Tsunami dock: 'It touches many Japanese people ... thinking about it'

NEWPORT, Ore. - Crowds of people flooded the removal site for the Japanese dock that washed up on Agate Beach, hoping to soak in the excitement surrounding its relocation. The dock has become one of the most famous pieces of tsunami debris to wash ashore to date since its appearance in June.

As crews cut the 300,000-pound chunk of dock into 5 pieces to move it Wednesday, hundreds of people crowded around to get one last glimpse at a piece of history. The Stanfill family traveled all the way from Vancouver to see the removal process.

"I wanted to see it before they tore it apart." said Glen Stanfill. "It's going to be fun coming out here for a day or so and wandering around."

While some members of the Stanfill family stared in awe at the crews demolishing the derelict dock, others were saddened by the sight.

"It is really heartbreaking." said Yasuko Stanfill. "I have family in Okinawa and also family in Japan."

Yasuko Stanfill said she was sad to think that the waves that brought the dock to Agate Beach also brought turmoil and suffering to her home country.

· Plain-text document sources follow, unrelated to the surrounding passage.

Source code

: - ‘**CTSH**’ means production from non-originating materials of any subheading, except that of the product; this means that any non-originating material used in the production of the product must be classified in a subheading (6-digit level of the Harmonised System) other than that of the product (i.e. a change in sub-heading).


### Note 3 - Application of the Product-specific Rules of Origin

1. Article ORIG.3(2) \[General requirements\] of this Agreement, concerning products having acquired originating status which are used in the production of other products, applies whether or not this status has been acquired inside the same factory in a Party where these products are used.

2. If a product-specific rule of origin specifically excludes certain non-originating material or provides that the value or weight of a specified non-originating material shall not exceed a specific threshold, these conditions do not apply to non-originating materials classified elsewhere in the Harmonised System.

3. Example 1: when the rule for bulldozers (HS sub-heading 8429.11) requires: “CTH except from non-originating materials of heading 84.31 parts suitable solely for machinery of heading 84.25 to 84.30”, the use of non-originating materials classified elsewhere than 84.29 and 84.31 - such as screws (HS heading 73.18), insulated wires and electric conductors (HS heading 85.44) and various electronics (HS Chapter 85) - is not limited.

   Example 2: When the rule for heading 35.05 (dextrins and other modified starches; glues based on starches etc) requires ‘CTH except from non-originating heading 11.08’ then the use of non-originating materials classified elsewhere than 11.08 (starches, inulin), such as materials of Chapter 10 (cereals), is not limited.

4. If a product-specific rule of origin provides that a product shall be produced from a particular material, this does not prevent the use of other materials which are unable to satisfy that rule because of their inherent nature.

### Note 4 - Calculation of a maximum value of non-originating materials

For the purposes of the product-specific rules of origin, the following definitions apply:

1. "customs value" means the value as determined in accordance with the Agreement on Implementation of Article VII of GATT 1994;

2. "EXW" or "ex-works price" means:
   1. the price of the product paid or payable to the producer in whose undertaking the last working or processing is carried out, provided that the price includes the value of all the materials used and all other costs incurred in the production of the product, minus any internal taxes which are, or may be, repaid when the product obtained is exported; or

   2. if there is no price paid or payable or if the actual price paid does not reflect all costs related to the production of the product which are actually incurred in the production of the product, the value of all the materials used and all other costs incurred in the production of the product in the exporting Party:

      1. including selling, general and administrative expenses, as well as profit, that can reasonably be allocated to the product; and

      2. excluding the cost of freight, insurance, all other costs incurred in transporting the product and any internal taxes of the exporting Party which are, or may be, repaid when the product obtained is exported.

"So many people lost their houses, so many people lost their business, some people lost their whole family." Stanfill said.

Stanfill said that standing next to the massive dock that traveled across the Pacific in one piece is a powerful reminder of the tsunami.

"It touches too many Japanese people ... thinking about it, it's not just this." Stanfill said, gesturing to the dock.

One of the dock pieces will stay in Newport and be made into a memorial to the tsunami victims.